Spannendes Thema. Ich biete als Hundetrainerin eine Art der Resozialisierung. Angeblich unverträgliche Hunde integrieren wir zuerst in meine Gruppe, wo sie ganz neue Erfahrungen machen können, nämlich dass sie die Konfrontation mit Artgenossen aushalten müssen, weil keine Leine sie blockiert oder schützt, je nach Motivation für aggressiv anmutendes Verhalten. Kein Mensch, der Einfluss nimmt, keine gestressten Gefühle drum herum. Es dauert meist keine 5 Minuten, bis alle friedlich miteinander laufen. Diese Hunde fallen immer wieder damit auf, dass sie zu Beginn ihre Besitzer verteidigen, es nicht dulden, wenn diese meine Hunde streicheln, dass sie unruhig werden, wenn es mal ein paar Minuten nicht weiter geht und oft auch dadurch, dass sie Ressourcen verteidigen.

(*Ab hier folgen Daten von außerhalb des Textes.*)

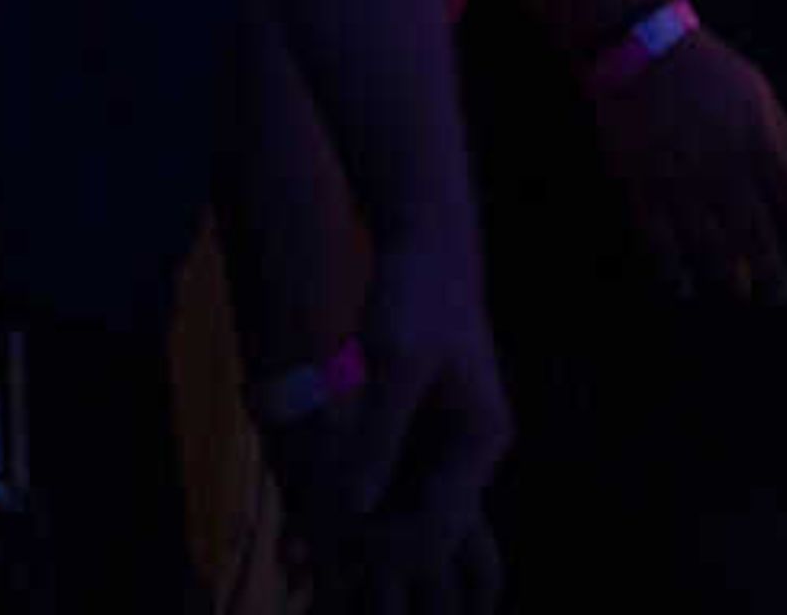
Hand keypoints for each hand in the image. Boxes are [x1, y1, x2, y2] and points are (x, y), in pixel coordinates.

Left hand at [312, 219, 508, 614]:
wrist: (425, 244)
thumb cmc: (417, 294)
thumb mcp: (395, 362)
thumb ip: (378, 437)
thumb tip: (355, 510)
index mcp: (480, 439)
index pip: (439, 527)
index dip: (387, 544)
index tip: (335, 533)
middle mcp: (471, 452)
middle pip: (423, 530)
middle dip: (372, 540)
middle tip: (310, 541)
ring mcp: (447, 445)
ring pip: (403, 511)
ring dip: (360, 521)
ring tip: (306, 525)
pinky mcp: (421, 431)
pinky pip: (390, 482)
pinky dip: (357, 491)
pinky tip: (317, 492)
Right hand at [593, 27, 786, 308]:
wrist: (644, 50)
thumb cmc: (712, 75)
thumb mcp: (762, 101)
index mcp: (760, 141)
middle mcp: (725, 168)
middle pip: (757, 238)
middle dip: (774, 275)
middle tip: (781, 295)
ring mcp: (682, 181)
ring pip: (711, 249)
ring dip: (730, 276)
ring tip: (741, 289)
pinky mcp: (643, 188)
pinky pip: (661, 244)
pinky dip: (675, 270)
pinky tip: (686, 284)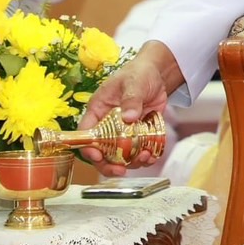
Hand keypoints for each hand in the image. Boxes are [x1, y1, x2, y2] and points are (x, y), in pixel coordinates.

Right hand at [80, 41, 181, 175]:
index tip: (97, 155)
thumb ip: (131, 99)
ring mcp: (123, 132)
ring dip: (131, 162)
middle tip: (120, 170)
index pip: (86, 134)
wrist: (157, 74)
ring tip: (143, 158)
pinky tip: (151, 156)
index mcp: (98, 111)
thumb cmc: (138, 74)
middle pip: (101, 151)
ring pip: (121, 155)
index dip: (88, 147)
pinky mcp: (139, 135)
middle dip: (109, 164)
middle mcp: (108, 125)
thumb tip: (129, 117)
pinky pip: (138, 151)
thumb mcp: (133, 83)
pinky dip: (144, 157)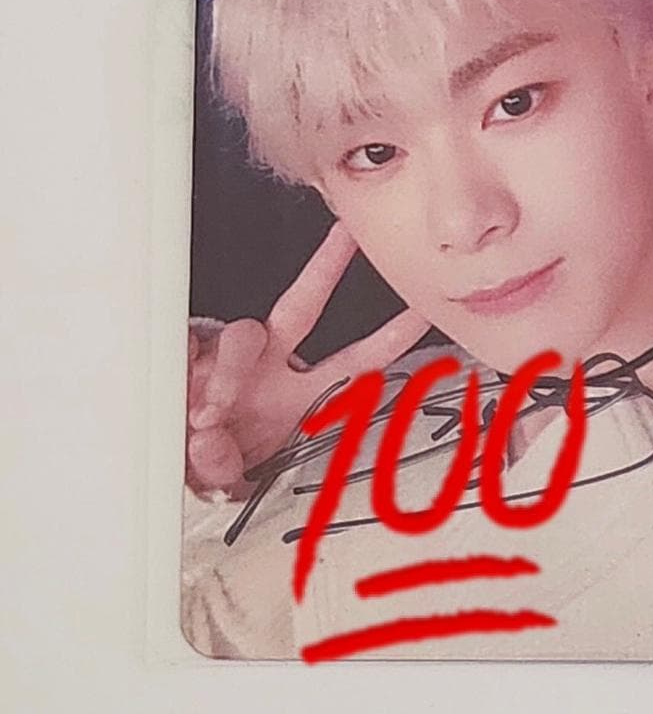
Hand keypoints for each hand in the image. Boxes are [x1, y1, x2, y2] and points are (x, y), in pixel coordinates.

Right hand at [186, 222, 430, 498]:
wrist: (167, 461)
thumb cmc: (212, 465)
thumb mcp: (229, 478)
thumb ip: (223, 468)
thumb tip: (207, 445)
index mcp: (299, 397)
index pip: (356, 361)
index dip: (393, 337)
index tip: (425, 311)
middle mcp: (269, 368)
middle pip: (303, 307)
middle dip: (326, 268)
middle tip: (346, 235)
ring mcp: (228, 357)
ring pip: (242, 336)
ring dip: (229, 375)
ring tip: (208, 417)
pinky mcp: (187, 351)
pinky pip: (189, 350)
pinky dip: (186, 376)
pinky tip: (179, 404)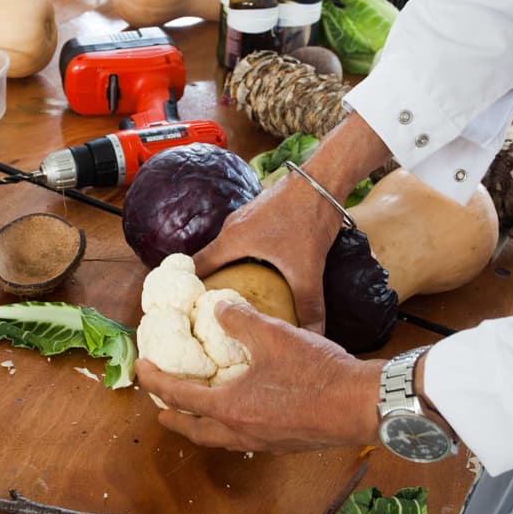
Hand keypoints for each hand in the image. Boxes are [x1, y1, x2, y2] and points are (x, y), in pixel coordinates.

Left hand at [135, 301, 381, 452]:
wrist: (360, 403)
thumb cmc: (316, 372)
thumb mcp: (272, 334)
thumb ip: (238, 319)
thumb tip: (217, 308)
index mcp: (230, 408)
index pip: (178, 397)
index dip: (155, 381)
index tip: (141, 370)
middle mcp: (242, 431)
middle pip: (195, 430)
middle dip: (173, 419)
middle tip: (160, 409)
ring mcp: (265, 442)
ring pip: (221, 439)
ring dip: (202, 427)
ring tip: (198, 413)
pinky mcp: (285, 443)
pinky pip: (245, 439)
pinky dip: (230, 428)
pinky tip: (242, 413)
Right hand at [192, 173, 342, 331]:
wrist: (324, 179)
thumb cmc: (308, 219)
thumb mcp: (307, 268)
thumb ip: (309, 304)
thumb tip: (313, 334)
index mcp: (231, 240)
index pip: (196, 268)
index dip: (189, 291)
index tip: (188, 312)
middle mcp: (231, 228)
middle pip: (209, 261)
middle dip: (207, 286)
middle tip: (210, 313)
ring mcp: (244, 220)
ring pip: (225, 252)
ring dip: (225, 272)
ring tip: (232, 299)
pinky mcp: (258, 216)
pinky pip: (240, 243)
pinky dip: (241, 260)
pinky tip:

Und dann, wenn sie mal ein paar Wochen bis Monate 1x/Woche mitlaufen, werden sie langsam wieder ganz normale Hunde. Sie fangen an, an Hundebegegnungen (natürlich nur mit passenden Hunden) teilzunehmen und bekommen Feedback, das sie verstehen.
Es geht natürlich auch darum, dass die Menschen lernen, wie sich ihr Hund an ihnen orientieren kann und wie sie Grenzen setzen können, aber dazu gehört für mich auch, dass sie ihren Hund mal ganz anders erleben, nämlich dass er sehr wohl kann und auch braucht, wovor sie lange solche Angst hatten, nämlich Kontakt zu Artgenossen. Ganz ohne menschlichen Einfluss, der meist eher emotionaler Natur ist, was die Hunde aber natürlich extrem wahrnehmen. Also: ja, ich stimme absolut zu, dass der Einfluss des Menschen einen großen Einfluss auf das Sozialverhalten unserer Hunde hat, aber es bringt nichts, das zu verurteilen, denn wir alle stehen woanders, haben unterschiedliche Möglichkeiten, unsere Emotionen zu kontrollieren, wir alle sind unterschiedlich erzogen und sozialisiert worden. Aber wir alle können ruhig und ohne einzugreifen Hunden zusehen, ohne hysterisch zu werden, wenn es zu Konflikten kommt, und daraus eine Menge lernen.
Und hier spreche ich nicht von wirklich aggressiven Hunden sondern von Hunden, die aus Unsicherheit oder mangelnder Erziehung und Erfahrung im Umgang mit Artgenossen an der Leine pöbeln und deshalb von diesen isoliert wurden.
Besonders ehemalige Straßenhunde leiden darunter, plötzlich an der Leine Frontalbegegnungen aushalten zu müssen und keine Anleitung seitens des Menschen zu bekommen, außer dass der vielleicht ebenfalls versucht, andere Hunde panisch auf Distanz zu halten und dann auch noch mit anderen Hundehaltern "Krieg" anfängt, weil der seinen Hund zu nah ran lässt....
Und einer meiner Co-Trainer, der souveränste in meiner Truppe, ist übrigens selber ein ehemaliger Kettenhund.